I struggled with the same issue a few years ago (genotypes datasets ~ 2GB).
I agree with above good sense answers and tips (avoid relational dbs, split data, refactor and so on), but I know that sometimes you can't re-engineer the problem to work with sequential streams, or you need random access.
My best option was to use hdf5 storage engine. As they state in the site: "HDF technologies address the problems of how to organize, store, discover, access, analyze, share, and preserve data in the face of enormous growth in size and complexity".
I had to build libs from source under windows, but in linux precompiled packages are available in every distro. Then I customized a data format (a bunch of structured data tables) for storing SNPs and gene expressions, working in C\C++. Accessing data is possible i) visually through 3rd party tools like hdfView or intel array visualizer or ii) sistematically through API calls.
Performance are INCREDIBLE: epistasis test (like plink --fast-epi) run as in-memory bed files, also genome-wide eQTL tests on 60 CEU samples run in less than 1 hour.

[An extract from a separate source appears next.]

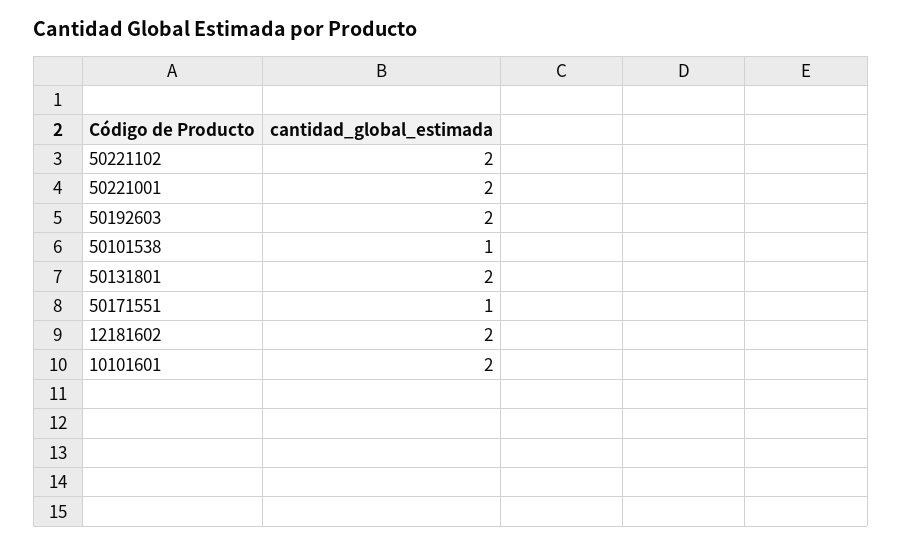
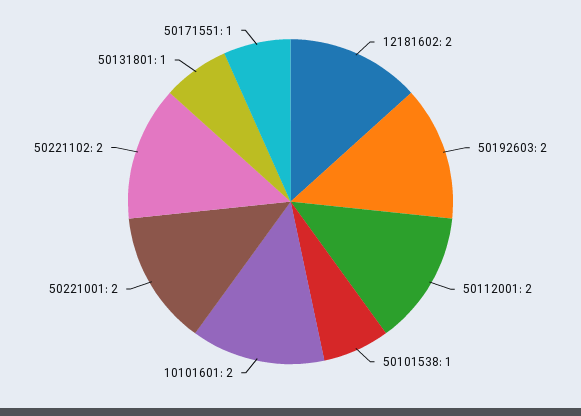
50131801: 2 -> 1
50112001: none -> 2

The core of the code is something like this...
class h5TPED_I {
protected:
typedef struct {.. .} T_SNP;
typedef struct {...} T_Sample;
typedef struct {...} T_Gene;
typedef struct {...} T_RefSeq;
// file metadata
...
// create a new file and its data structure
virtual bool buildStruct()=0;
// depndent build methods
virtual int doDataTable()=0;
virtual int doSampleTable()=0;
virtual int doSNPTable()=0;
virtual int doExpressionTable()=0;
// setters
virtual void setData(const std::string &table, const int row, const int col, const T_ExpType val)=0;
virtual void setData(const std::string &table, const int row, const int col, const T_GType val)=0;
virtual void setData(const std::string &table, const int row, const T_Sample &val) =0;
virtual void setData(const std::string &table, const int row, const T_SNP &val) =0;
virtual void setData(const std::string &table, const int row, const T_RefSeq &val) =0;
//virtual void setData(const std::string &table, const int row, const long &val)=0;
// getters
virtual void getData(const std::string &table, const int row, const int col, T_ExpType &val)const =0;
virtual void getData(const std::string &table, const int row, const int col, T_GType &val) const =0;
virtual void getData(const std::string &table, const int row, T_Sample &val)const =0;
virtual void getData(const std::string &table, const int row, T_SNP &val) const =0;
virtual void getData(const std::string &table, const int row, T_RefSeq &val)const =0;
//virtual void getData(const std::string &table, const int row, long &val) const =0;
...
// function to build indexes
virtual bool buildIndex()
public:
// Empty constructor
h5TPED_I();
// Constructor from existing file
h5TPED_I(const std::string &szFilename);
// val points to memory buffer in which SNP is loaded
virtual void getSnpPtr(const int row, T_GType *&val, const std::string &table = "/SNPDataTableInv") const = 0;
virtual void getSnpSubsetMem(const int snpInd, T_GType *val, const size_t mask_sz, const hsize_t *mask, const std::string &table) const {};
//
virtual void getSamplePtr(const int sampInd, T_GType *&val, const std::string &table = "/SNPDataTable") const = 0;
//
virtual void getSampleMem(const int sampInd, T_GType *val, const std::string &table = "/SNPDataTable") const = 0;
//
virtual void getGxpPtr(const int row, T_ExpType *&val, const std::string &table = "/ExpDataTable") const =0;
//
// General Info ------------------------------------------------------------------------------------------------------------------------
std::string filename() const { return m_filename; };
inline unsigned numSamples() const { return m_nSamples; };
inline unsigned numSnps() const { return m_nSnp; };
inline unsigned numChrs() const { return m_nChr; };
inline unsigned numGenes()const { return m_nGenes; };
// default value for NA data
inline T_GType NA() const { return -1; }
...
It's hosted on bitbucket and It's still private, since I would like to do some code-cleaning, but It's working fine.
If someone is interested and would work to refinement, plugin, extension or benchmark development please let me know.
I'll second Micans comment here. If you tell us what you are trying to do, we might be able to help more. There is not a general approach that fits all big data problems.
I just wanted a more general list of techniques. I hope such a thread is OK? Now I have learnt much and know of many ways of working around problems related to working with large datasets.
That is ok. But I still think you will learn more by asking a specific question. What is important is not to know a list of software/methods, but to know which to use in a specific case.
Your question is underpowered. A more specific description will enable more specific answers.
I don't know! Can you tell me more detail?